Any time you ask a Subject Matter Expert (SME) about the shortcut to getting better, they will almost always include things like, ‘surround yourself with people who are better than you’, ‘If you find you are the biggest fish in your pond, it’s time to find a new pond’, and ‘Work on what you suck at’. These pieces of advice come from the guys you look up to when you’re getting started. And I would give the same advice. But honestly doing so for an extended period can be a very demoralizing and trying experience.
I embraced that concept completely when I started training in 2007. I have been pursuing the core skill sets since that time. It turns out the multidisciplinary approach to self defense has a lot of skills that require competitive spirit and drive. It requires Ego risk. If I’m going to stick with it, there is only the option of becoming comfortable with losing. Because losing is a daily trial.
If I’m doing it right, I’m boxing, grappling, shooting with, shooting at (with simunitions), and doing strength and conditioning with killers. I’m not a killer. I am just a dude who has been throwing myself to the wolves and losing over and over.
How do I weather that? Truth is, I can’t always. I get burnout. I haven’t shot a gun or posted to the blog since the Rangemaster conference in March mostly because I’ve been feeling inadequate and not worthy of my peer group. That’s real talk. I’ve been here before, where I swear I’ll quit if I have one more negative experience. When I get like this, I have to take a step back and evaluate how I’m thinking and approaching the problem. Here’s some ideas if you find yourself there. I’m working through it at the moment.
- Take time off. Just unplug from stuff for a while. The fire will reignite.
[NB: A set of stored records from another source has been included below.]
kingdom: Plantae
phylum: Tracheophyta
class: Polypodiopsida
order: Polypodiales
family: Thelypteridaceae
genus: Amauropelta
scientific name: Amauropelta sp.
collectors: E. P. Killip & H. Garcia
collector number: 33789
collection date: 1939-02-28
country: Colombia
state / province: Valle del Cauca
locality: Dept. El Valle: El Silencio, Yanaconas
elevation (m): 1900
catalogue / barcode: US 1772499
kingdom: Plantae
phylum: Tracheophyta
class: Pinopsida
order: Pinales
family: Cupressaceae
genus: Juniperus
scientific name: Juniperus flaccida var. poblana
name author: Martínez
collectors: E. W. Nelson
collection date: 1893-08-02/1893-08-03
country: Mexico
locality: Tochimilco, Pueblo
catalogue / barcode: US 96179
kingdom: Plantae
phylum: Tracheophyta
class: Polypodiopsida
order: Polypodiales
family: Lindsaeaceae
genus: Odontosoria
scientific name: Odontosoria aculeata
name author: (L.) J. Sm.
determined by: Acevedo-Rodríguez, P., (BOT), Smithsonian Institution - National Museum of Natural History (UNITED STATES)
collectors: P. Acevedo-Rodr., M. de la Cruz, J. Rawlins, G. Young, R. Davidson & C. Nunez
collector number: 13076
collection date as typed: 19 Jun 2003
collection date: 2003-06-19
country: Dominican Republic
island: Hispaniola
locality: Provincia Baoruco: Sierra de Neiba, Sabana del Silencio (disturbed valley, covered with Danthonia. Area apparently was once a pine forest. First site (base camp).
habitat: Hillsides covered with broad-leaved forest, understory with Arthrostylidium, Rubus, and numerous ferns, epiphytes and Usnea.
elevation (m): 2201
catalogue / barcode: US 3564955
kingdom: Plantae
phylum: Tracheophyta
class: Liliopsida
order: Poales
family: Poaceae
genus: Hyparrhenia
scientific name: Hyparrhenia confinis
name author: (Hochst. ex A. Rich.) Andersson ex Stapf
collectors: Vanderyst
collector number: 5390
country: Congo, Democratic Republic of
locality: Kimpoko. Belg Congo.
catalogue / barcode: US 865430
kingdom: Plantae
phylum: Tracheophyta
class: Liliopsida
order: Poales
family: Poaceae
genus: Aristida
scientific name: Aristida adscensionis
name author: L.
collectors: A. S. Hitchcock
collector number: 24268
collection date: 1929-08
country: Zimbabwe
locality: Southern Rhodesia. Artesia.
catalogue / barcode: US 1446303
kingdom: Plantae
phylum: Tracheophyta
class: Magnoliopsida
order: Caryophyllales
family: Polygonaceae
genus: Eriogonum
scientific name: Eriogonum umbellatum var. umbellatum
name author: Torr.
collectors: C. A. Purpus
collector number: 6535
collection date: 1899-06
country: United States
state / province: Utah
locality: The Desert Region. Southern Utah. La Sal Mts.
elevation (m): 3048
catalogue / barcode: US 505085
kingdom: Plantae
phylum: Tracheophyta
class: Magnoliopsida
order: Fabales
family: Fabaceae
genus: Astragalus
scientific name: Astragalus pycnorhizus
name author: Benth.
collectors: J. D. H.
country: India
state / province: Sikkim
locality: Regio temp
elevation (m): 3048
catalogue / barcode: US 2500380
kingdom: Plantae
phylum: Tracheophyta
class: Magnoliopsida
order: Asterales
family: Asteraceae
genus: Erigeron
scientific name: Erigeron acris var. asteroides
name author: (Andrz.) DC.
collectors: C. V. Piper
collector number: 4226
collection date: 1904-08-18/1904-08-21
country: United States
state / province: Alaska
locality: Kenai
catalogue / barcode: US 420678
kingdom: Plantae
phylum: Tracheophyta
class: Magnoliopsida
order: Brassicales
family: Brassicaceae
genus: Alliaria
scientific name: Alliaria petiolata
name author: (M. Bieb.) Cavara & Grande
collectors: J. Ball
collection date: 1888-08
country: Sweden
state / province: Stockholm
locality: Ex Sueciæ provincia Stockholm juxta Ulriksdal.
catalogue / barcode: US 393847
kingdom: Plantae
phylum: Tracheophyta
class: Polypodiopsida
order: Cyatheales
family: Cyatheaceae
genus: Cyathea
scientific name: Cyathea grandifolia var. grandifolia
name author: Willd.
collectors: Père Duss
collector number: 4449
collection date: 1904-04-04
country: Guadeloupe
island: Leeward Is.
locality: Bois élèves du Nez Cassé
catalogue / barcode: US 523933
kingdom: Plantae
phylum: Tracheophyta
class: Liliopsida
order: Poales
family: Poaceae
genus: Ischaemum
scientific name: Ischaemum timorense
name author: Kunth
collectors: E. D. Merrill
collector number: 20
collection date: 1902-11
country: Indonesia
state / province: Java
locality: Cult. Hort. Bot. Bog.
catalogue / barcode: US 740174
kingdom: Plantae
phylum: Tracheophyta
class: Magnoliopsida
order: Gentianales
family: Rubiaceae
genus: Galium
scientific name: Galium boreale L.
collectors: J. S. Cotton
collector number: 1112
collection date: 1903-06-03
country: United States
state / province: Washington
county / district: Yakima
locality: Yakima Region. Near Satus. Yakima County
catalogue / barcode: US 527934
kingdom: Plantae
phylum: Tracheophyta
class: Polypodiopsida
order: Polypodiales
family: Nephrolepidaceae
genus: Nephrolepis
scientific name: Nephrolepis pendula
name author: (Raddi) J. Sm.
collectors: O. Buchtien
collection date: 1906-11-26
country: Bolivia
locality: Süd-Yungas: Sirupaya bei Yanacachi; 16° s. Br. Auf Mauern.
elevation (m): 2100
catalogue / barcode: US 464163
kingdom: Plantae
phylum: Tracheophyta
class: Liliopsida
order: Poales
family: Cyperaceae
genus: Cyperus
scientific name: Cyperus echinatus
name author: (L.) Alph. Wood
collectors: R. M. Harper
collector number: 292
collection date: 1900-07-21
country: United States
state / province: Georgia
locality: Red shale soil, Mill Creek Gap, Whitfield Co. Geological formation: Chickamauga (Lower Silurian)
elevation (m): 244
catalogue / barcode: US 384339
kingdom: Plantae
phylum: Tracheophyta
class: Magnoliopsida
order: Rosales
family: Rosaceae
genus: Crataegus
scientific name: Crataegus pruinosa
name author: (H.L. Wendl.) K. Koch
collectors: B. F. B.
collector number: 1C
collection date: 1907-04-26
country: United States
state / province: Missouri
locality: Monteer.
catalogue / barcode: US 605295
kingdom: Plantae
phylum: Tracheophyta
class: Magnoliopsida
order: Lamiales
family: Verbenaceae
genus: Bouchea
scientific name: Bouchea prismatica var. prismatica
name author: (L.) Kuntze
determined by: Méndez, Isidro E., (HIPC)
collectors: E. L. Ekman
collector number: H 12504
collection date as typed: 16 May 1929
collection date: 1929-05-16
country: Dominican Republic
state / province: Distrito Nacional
- Motivation is for beginners. Long term success requires discipline. Just show up.
- Savor minor victories.
- Remind myself that all of those SMEs have gone through the same thing, and maybe are even going through it at the same time. They’re people, despite how they appear online or in class. They’ve just had 20 more years practice at failing.
- Remind myself I do this because it’s fun. Keep it playful. Make it fun again.
- Work on another hobby for a while.
- Performance plateaus are real, the breakthrough is around the corner.
- Rather than focus on winning, pick a small facet of the discipline to sharpen. Don’t try to win the match, work on getting zero points down, or not shooting a no-shoot target. Don’t worry about tapping your opponent, focus on a part of your game that needs sharpening.
- Reorient goals so they are internal rather than external. When I’m wrapped up focusing on an external goal (with an outcome I can’t control), it’s a downward spiral of frustration. I try to think of it like “Am I better than I was yesterday? Yes? Then you’re improving”.
- The only thing you can truly control is how you Think about an issue. Nothing else is truly under your control, and losing is always a possibility.
- It’s OK to suck. Most people suck more than you do. If you’re doing anything, you’re running laps around the guy on the couch. There is always a tougher, more skillful, smarter, younger, faster, stronger person. That’s the way of the Universe.
- It’s OK to fail. Just have the discipline to start again.
In summary, surrounding yourself with people who make you look like an incompetent fool IS the fastest path to mastery, but it requires the fortitude to keep showing up and doing the work, regardless of how much you realize you suck.
It’s good to feel the fire again. Glad to be back.